== TEXTAUSZUG ==
***

Hmm klingt als hätten die klassischen Vereine die Hosen voll das denen noch mehr Mitglieder davon laufen.


----------



## Kartamus (29. November 2018)

Gibt es in Deutschland bzw. Hessen nicht andere Probleme?  Ich muss nur aus dem Fenster schauen und sehe die Probleme sogar umherlaufen.


----------



## Batze (29. November 2018)

Nun ja, also die Wortwahl ist wohl ein wenig falsch, aber vom Sinn her hat er doch gar nicht mal so unrecht.


----------



## suggysug (29. November 2018)

Batze schrieb:


> Nun ja, also die Wortwahl ist wohl ein wenig falsch, aber vom Sinn her hat er doch gar nicht mal so unrecht.



Warum?

Falls du die schwindende sportliche Aktivität der Jugendlichen meinst so geb ich dir nicht unrecht allerdings liegt dies in der Verantwortung des Staates die im Verhältnis zu anderen Ländern dies viel weniger fördert.
Esport deswegen in Frage zu stellen ist nur eine Vertuschung der Tatsachen bzw. von den eigenen politischen Versagens in dieser Debatte.


----------



## Orzhov (29. November 2018)

suggysug schrieb:


> Warum?
> 
> Falls du die schwindende sportliche Aktivität der Jugendlichen meinst so geb ich dir nicht unrecht allerdings liegt dies in der Verantwortung des Staates die im Verhältnis zu anderen Ländern dies viel weniger fördert.

***

== AUSGANGSMATERIAL ==
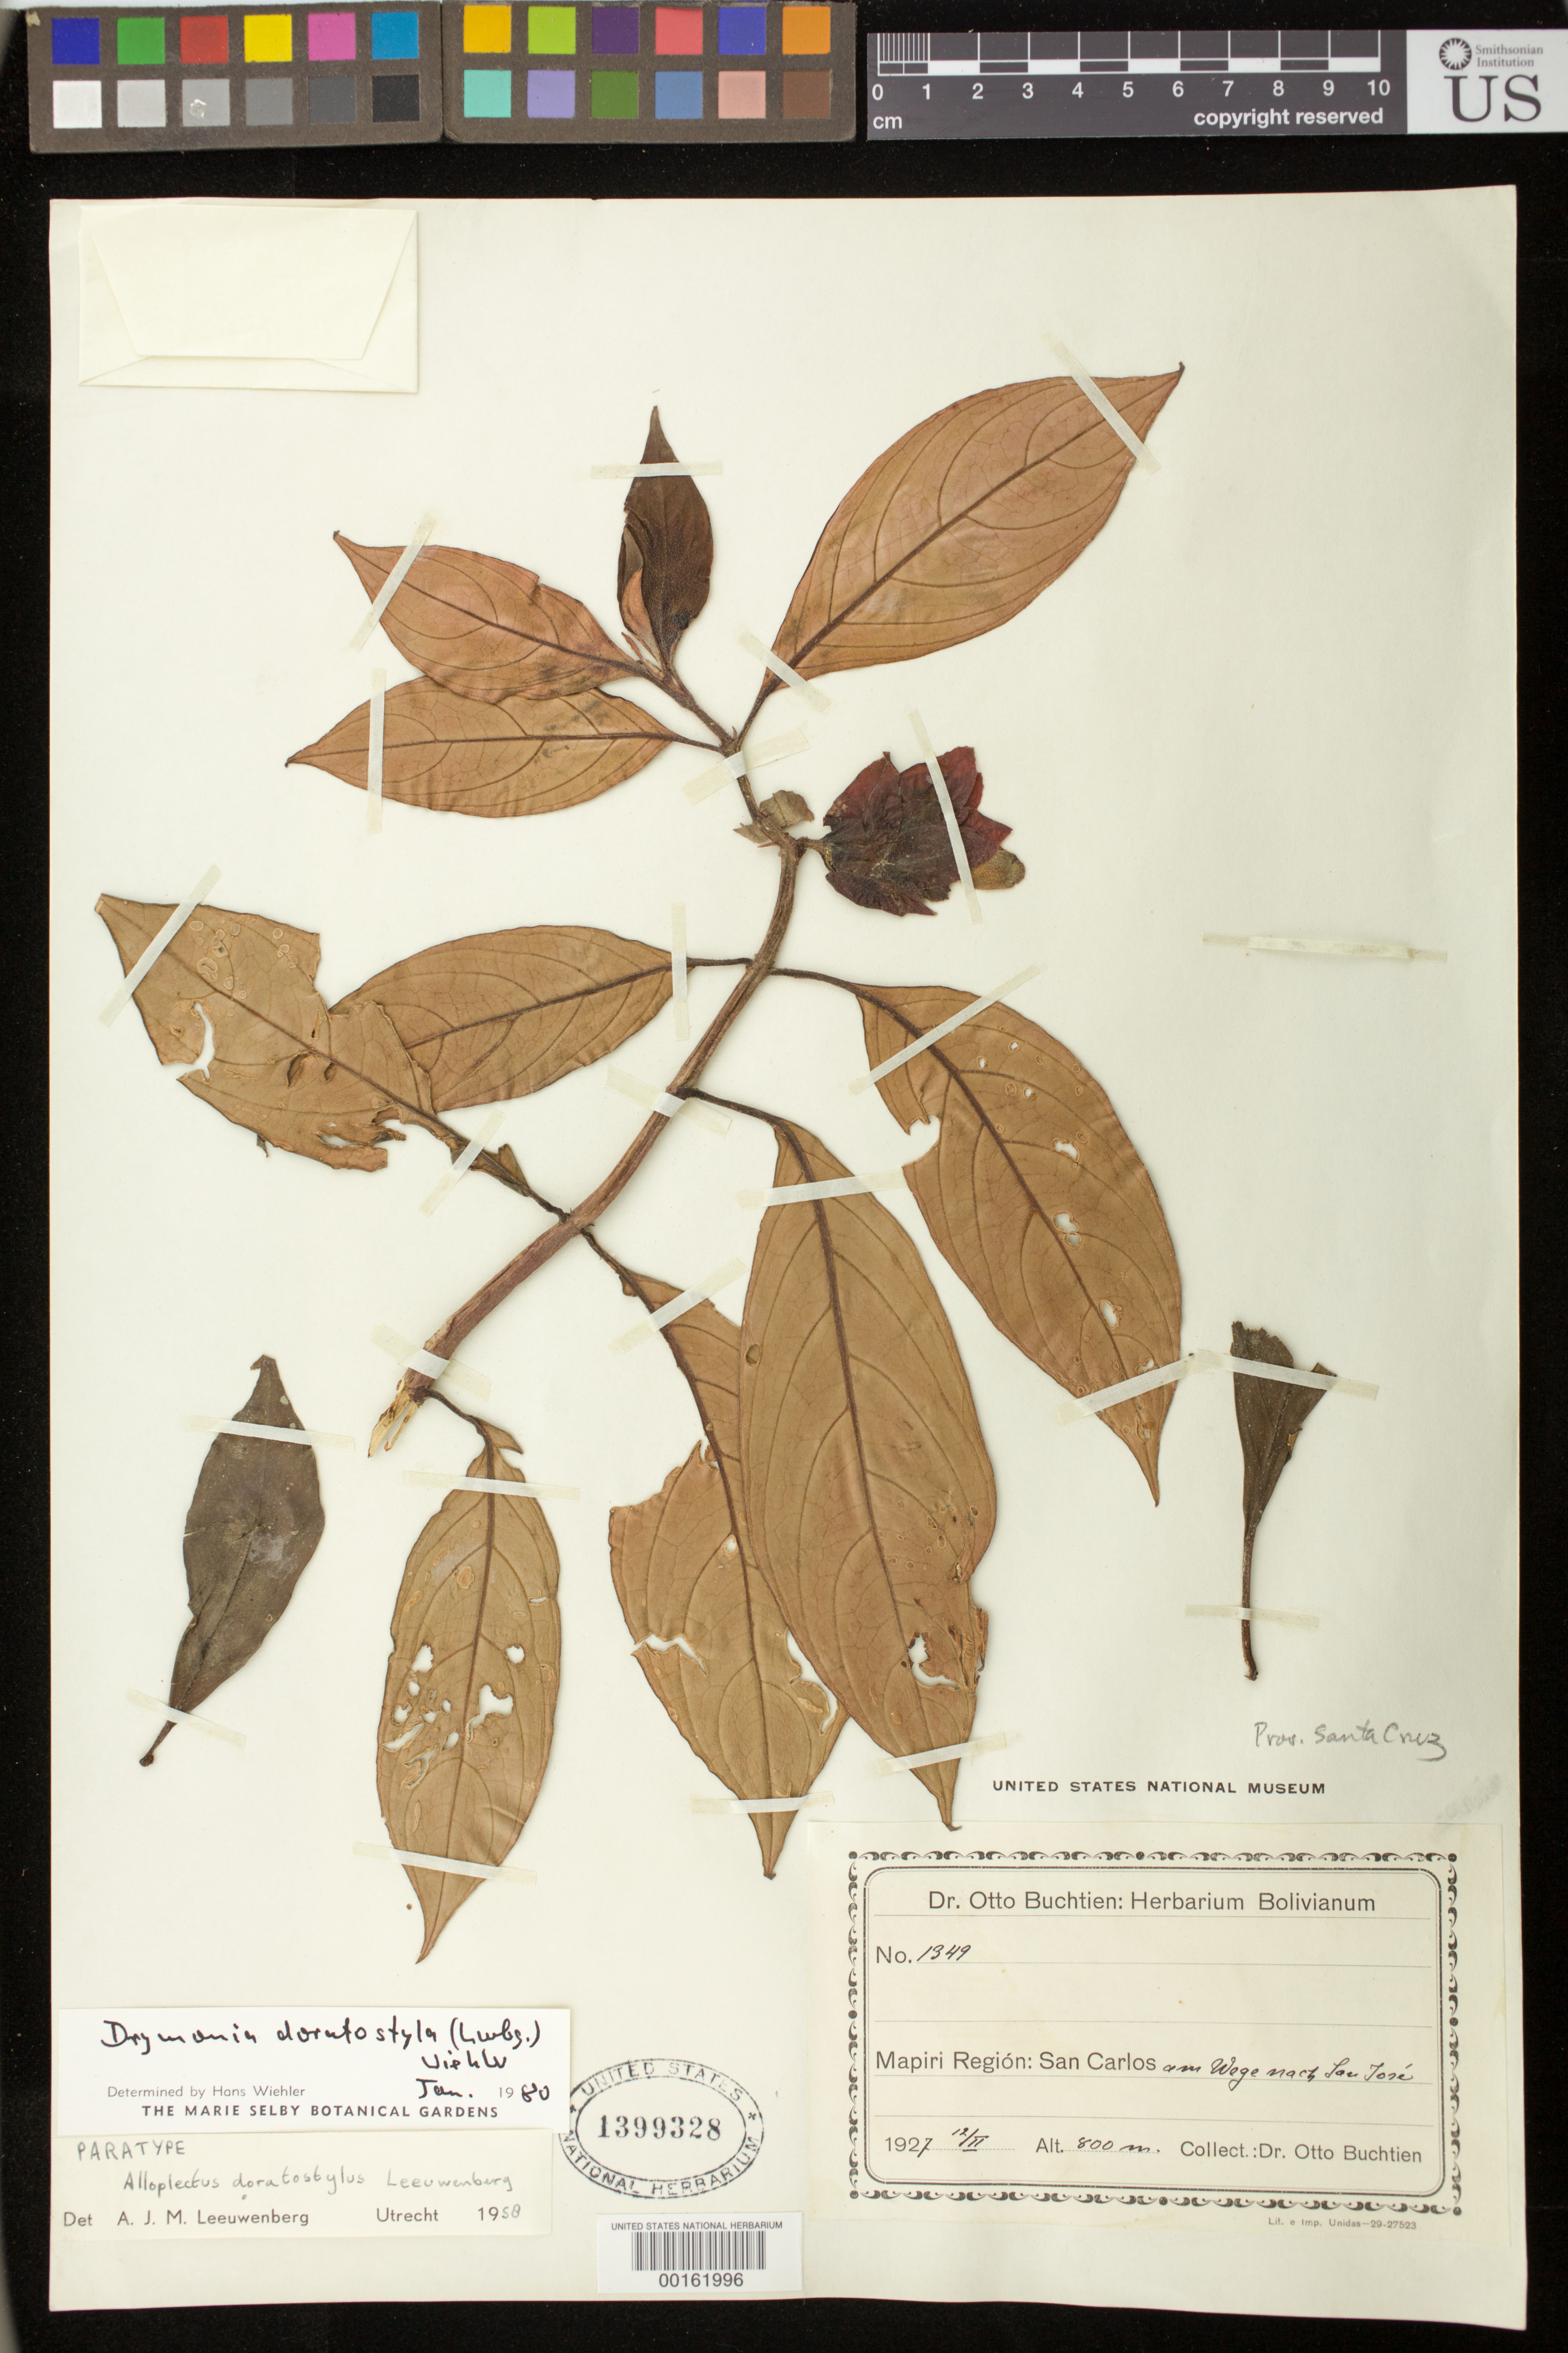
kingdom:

***

== SCHRIFTLICHE AUFGABEN ==
1: Warum findet suggysug es im Forumsbeitrag über E-Sport falsch, E-Sport wegen der schwindenden sportlichen Aktivität der Jugendlichen in Frage zu stellen? Antworte in ein bis drei Sätzen.
2: Führe den Forumsbeitrag über E-Sport und die Sportvereine an der Stelle weiter, an der er aufhört.

== DIE ANTWORTEN ==
1: Dafür ist nach suggysug der Staat verantwortlich, der Sport im Vergleich zu anderen Ländern viel weniger fördert. E-Sport deshalb anzuzweifeln, vertuscht nur die Tatsachen und das eigene politische Versagen in dieser Debatte.

2:
> Esport deswegen in Frage zu stellen ist nur eine Vertuschung der Tatsachen bzw. von den eigenen politischen Versagens in dieser Debatte.



Was hat unsere Regierung damit zu tun, wenn die Jugendlichen sich zu wenig bewegen? Das ist doch eher Sache der Eltern, bzw. der Jugendlichen selber.


----------



## riesenwiesel (29. November 2018)

Ich bin zwar auch der Meinung, dass E-Sport kein Sport ist, zumindest so wie ich Sport "klassisch" interpretiere, aber deswegen heißt es eben auch E-Sport und eben nicht "nur" Sport.

Klar könnte man es jetzt auch E-Gaming nennen. Das beschreibt das die Sache sogar wirklich besser. Die Dringlichkeit deswegen einen bereits etablierten Begriff zu ersetzen sehe ich hier aber einfach nicht und halte die Aussage "ausradieren" deswegen für ziemlich überzogen. 

Da müsste man noch ganz andere Sachen umbenennen.


----------



## suggysug (29. November 2018)

Orzhov schrieb:


> Was hat unsere Regierung damit zu tun, wenn die Jugendlichen sich zu wenig bewegen? Das ist doch eher Sache der Eltern, bzw. der Jugendlichen selber.



Viel, Sport hat in Deutschland nicht den selben stellenwert. Grade finanziell mit zunehmend steigenden Kosten sowie geringen Zukunftsperspektiven pfeifen die Vereine aus dem letzten Loch. Die einzige Ausnahme is hier der Fussball (und auch da kann Deutschland mit ausnahme von Dortmund und Bayern kaum mit dem Ausland finanziell mithalten). Aber schau mal was Athleten verdienen und dann Vergleich das mal mit dem Ausland. Die Perspektive den Weg für Sport sinngemäß und logisch einzuschlagen ist gestört.
In diesem Fall liegen die Prioritäten nicht (nur) bei den Jugendlichen oder Eltern sondern eben auch bei der Politik.

Es würde sich auch nichts an dieser Lage ändern wenn sie jetzt den Namen Esports verbieten und es Egaming nennen. Aber von den Tatsachen würde dann mal wieder schön abgelenkt.
Wer wirklich glaubt das nach einer "Namensänderung" die Jugend sportlich aktiver wird, ist ganz schön naiv.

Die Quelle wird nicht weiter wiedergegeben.